Land Title Registries
Several governments have begun experimenting with land title registers based on blockchain technology. Some initiatives, such as those in Sweden, are driven to improve efficiency in a transaction-heavy business. Others, such as those in Honduras and India, are working to strengthen property rights and increase transparency in a process that is prone to corruption.
Individuals might verify their land rights via blockchain-based land registries, safe, decentralized, publicly verifiable, and unchangeable records. These characteristics decrease the potential for self-interested land rights manipulation and strengthen the overall resilience of land ownership.
Government Contracting or Public Procurement
Government contracting, also known as public procurement, is the world’s largest marketplace for government spending and the leading source of official corruption.
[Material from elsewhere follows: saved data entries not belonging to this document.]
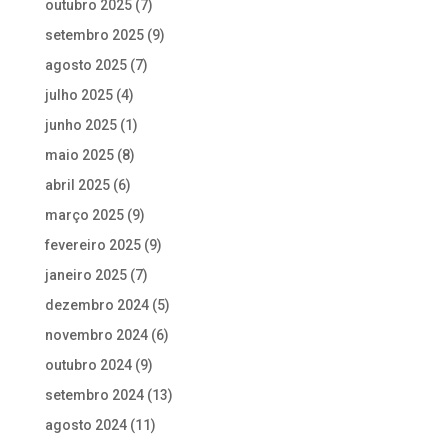
outubro 2025
(7)
setembro 2025
(9)
agosto 2025
(7)
julho 2025
(4)
junho 2025
(1)
maio 2025
(8)
abril 2025
(6)
março 2025
(9)
fevereiro 2025
(9)
janeiro 2025
(7)
dezembro 2024
(5)
novembro 2024
(6)
outubro 2024
(9)
setembro 2024
(13)
agosto 2024
(11)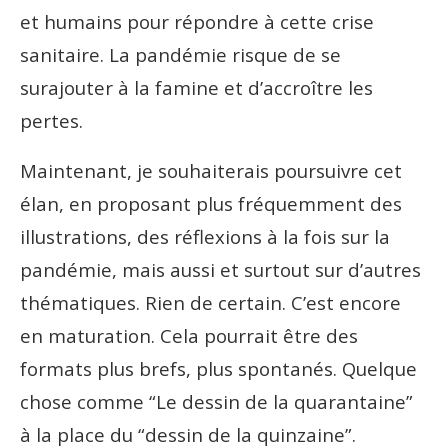
et humains pour répondre à cette crise
sanitaire. La pandémie risque de se
surajouter à la famine et d’accroître les
pertes.
Maintenant, je souhaiterais poursuivre cet
élan, en proposant plus fréquemment des
illustrations, des réflexions à la fois sur la
pandémie, mais aussi et surtout sur d’autres
thématiques. Rien de certain. C’est encore
en maturation. Cela pourrait être des
formats plus brefs, plus spontanés. Quelque
chose comme “Le dessin de la quarantaine”
à la place du “dessin de la quinzaine”.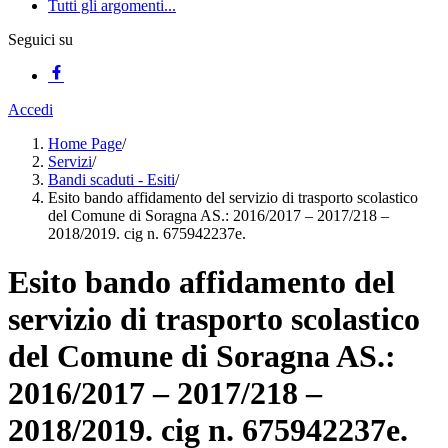
Tutti gli argomenti...
Seguici su
Accedi
Home Page
/
Servizi
/
Bandi scaduti - Esiti
/
Esito bando affidamento del servizio di trasporto scolastico
del Comune di Soragna AS.: 2016/2017 – 2017/218 –
2018/2019. cig n. 675942237e.
Esito bando affidamento del
servizio di trasporto scolastico
del Comune di Soragna AS.:
2016/2017 – 2017/218 –
2018/2019. cig n. 675942237e.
This government process is a hotbed of corruption in high-income and low-income countries due to various causes.
Vendor selection is a complicated and opaque process that requires a great deal of human judgment. These inefficiencies waste a lot of money, distort market prices, impede healthy competition, and frequently result in inferior goods and useless services.
By facilitating third-party oversight of tamper-evident transactions and enabling greater objectivity and uniformity through automated smart contracts, a blockchain-based process can directly address procurement’s corruption-risk factors, improving the transparency and accountability of transactions and actors.
Electronic Voting
Concerns about election security, voter registration integrity, poll accessibility, and voter turnout have prompted countries to look into blockchain-based voting platforms as a way to boost trust and participation in critical democratic processes.
In this regard, the decentralized, transparent, immutable, and encrypted properties could help reduce election interference and increase poll accessibility.
Registries of Beneficial Corporate Ownership
Concerns over opaque or undeclared beneficial company ownership have risen in the wake of recent corruption scandals worldwide. As it stands right now, anyone with the right connections and enough money can use gray-area firms for laundering money, bribing individuals, or lobbying government officials in an illegal way.
To better track conflicts of interest and illegal conduct, many governments are beginning to build a central registry for beneficial business ownership. Blockchain-based registries that are tamper-proof and widely accessible could provide much-needed transparency and disclosure.
Critical Infrastructures such as the Energy Sector
Energy, food and agriculture, and transportation are among the 16 key infrastructures identified by the US Department of Homeland Security. Moreover, security and resilience establish a national policy to strengthen and sustain secure, functional, and resilient critical infrastructure.
The application of blockchain in critical infrastructures has gotten extensively researched due to the nature of critical infrastructures. Other disciplines, like the energy sector, are under study by governments worldwide, in addition to the financial and healthcare industries, which are both considered essential infrastructures. For example, to establish the “Energy Internet,” the Department of Energy has granted various projects to industry and academia.
The goal is to provide an advanced management system for distributed energy resources that will enable peer-to-peer communication that is quick, scalable, and secure.
Ultimately, the energy sector can use blockchain in various ways, from energy trade to IoT device management and energy resource management.
Conclusion
Blockchains have progressed beyond cryptocurrencies to serve a broader purpose that you may apply to a wide range of applications, especially those that require high service availability and data integrity.
Nevertheless, blockchain has valuable properties, notably tamper-evident and permanent databases and record-keeping, that could improve transparency, accountability, and public engagement in sectors that significantly impact democratic governance and global development.